[Record excerpts]

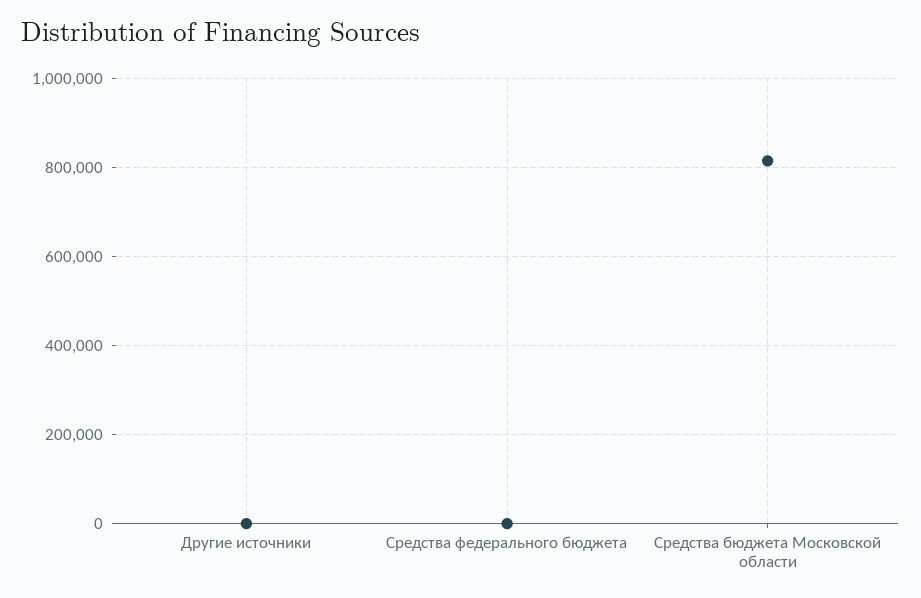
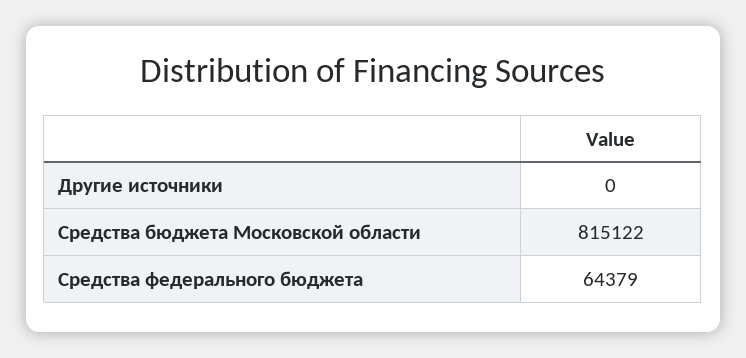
  {
    "Другие источники": 0,
-   "Средства федерального бюджета": 0,
+   "Средства федерального бюджета": 64379,
    "Средства бюджета Московской области": 815122
  }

[Exercise objective]
Whenever the word "федерального" turns up in a line of the listing above, copy the line.

[Expected answer]
-   "Средства федерального бюджета": 0,
+   "Средства федерального бюджета": 64379,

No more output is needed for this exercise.